Hue Shifting Videos

Digital signage looks best when you have video, but video has costs: design, rendering, storage, retrieval, etc. I picked up a little trick to turn one video into hundreds – changing the hue of the video on the fly during playback.

How It Works

You can take advantage of the CSS property mix-blend-mode to apply Photoshop-like blends to any HTML element (in browsers that support it). CSS-Tricks has a great overview of this property and all of the values it can take.

Essentially, the mix-blend-mode changes how an HTML element should blend with its background. A common use is to make sure text is visible on top of an image with light and dark backgrounds. You can also use it to create filters, a la Instagram. But my usage has been primarily to change the color of a monochromatic video on the fly; changing a generic blue background to any color, matching the client’s branding.

Hue Shifted Video
The video is of blue circles; on top, an empty red div, with the css ‘mix-blend-mode’ property set to ‘hue’. Click for a live demo on CodePen.

The CSS here is very simple. Just create an empty div, and position it on top of the video (ideally the full video, not just a portion). Then, just two lines of extra CSS:

div {
  mix-blend-mode:hue;
  background-color:red;
}

Change the background to anything – a solid color, a gradient, an image, or even another video. You can set the opacity of the color (or media) too, to change how far from the original you need to change the hue.
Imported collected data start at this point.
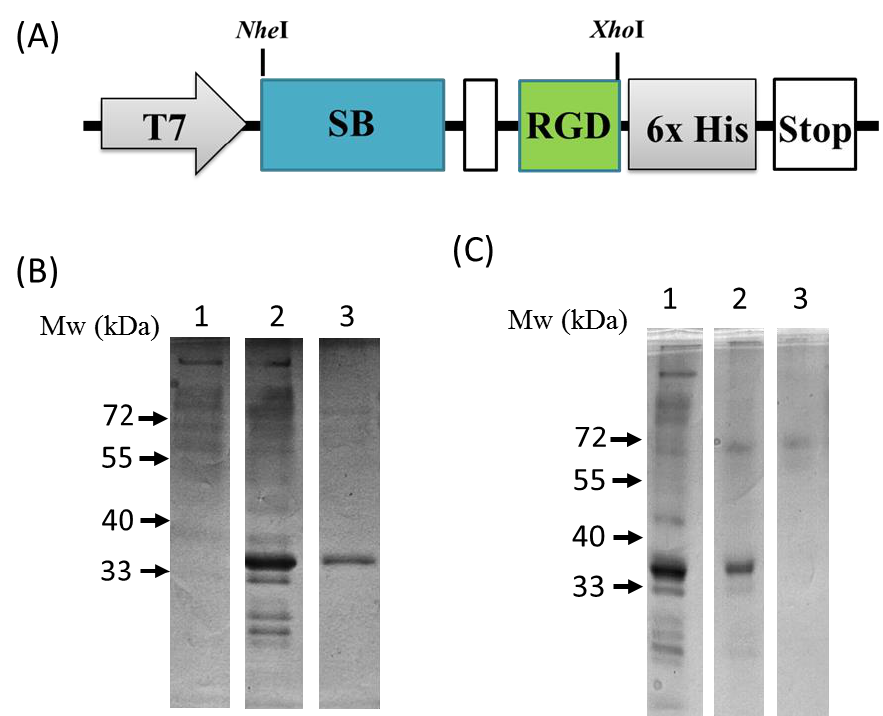
Figure 2. ( A ) Schematic representation of the cloning site for genetic engineering of the fusion protein SB-RGD. ( B ) The SDS-PAGE result of the expressed and purified fusion proteins. Lane 1: pre-induced whole-cell lysate (negative control); lane 2: soluble fractions (crude proteins) of induced SB-RGD; lane 3: the purified SB-RGD protein. ( C ) The SDS-PAGE result of the SB-RGD dissociation assay. Lane 1: the induced whole-cell lysate; lane 2: the silica particles immersed in the induced whole-cell lysate, washed by incubation with 25 mM Tris buffer (pH 8.0) containing 2 M NaCl for 30 min, and finally boiled at 95 ° C for 15 min with SDS sample buffer before being loaded into SDS-PAGE for analysis. Lane 3: sample treated exactly the same as lane 2 except that the wash was conducted with 25 mM Tris buffer (pH 8.0) containing 2 M MgCl 2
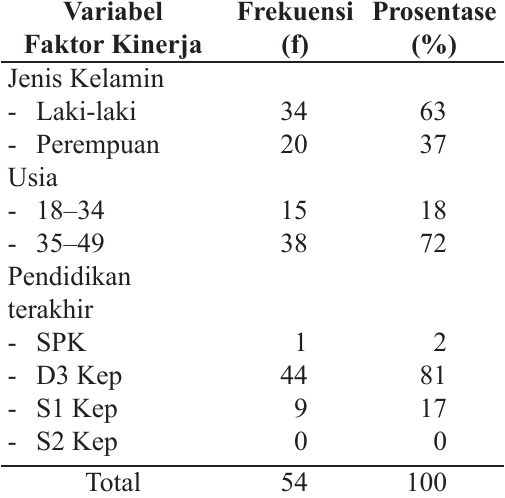
Tabel 1. Karakteristik Perawat IGD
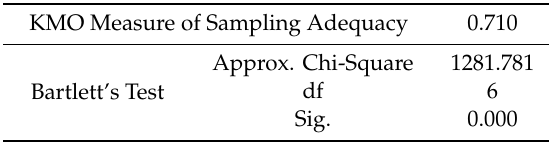
Table 4. Results of the Kaiser-Meyer-Olkin (KMO) measure and Bartlett’s sphericity test.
This has saved us a lot of renders, storage, and downloads, and increased the number of color variations we can reasonably provide to our clients. The only cost was a slight learning curve in making sure we stuck to a single hue in the originals.

Limitations

  • Browser support
  • Processing power / GPU. Depending on the size of the video, this could be very taxing on the CPU / GPU.
  • Hardware – ChromeOS has no problem running this demo on a ChromeBook or ChromeBox – but the new ChromeBits ignore the mix-blend-mode property entirely. Even though it’s identical software, Chrome essentially kneecaps itself on inferior hardware. Good for users, bad for you.
  • The video itself. A monochromatic video will look great, but videos with even a splash of alternate color, or a logo, will be reduced to a single hue

Header photograph by Dennis Jarvis, licensed under Creative Commons

1 Comment


  1. I’ve actually depreciated this method in my code (for now), as we try to target Chromebits (which this currently fails on). Note that the problem isn’t mix-blend-mode – but mix-blend-mode with a video.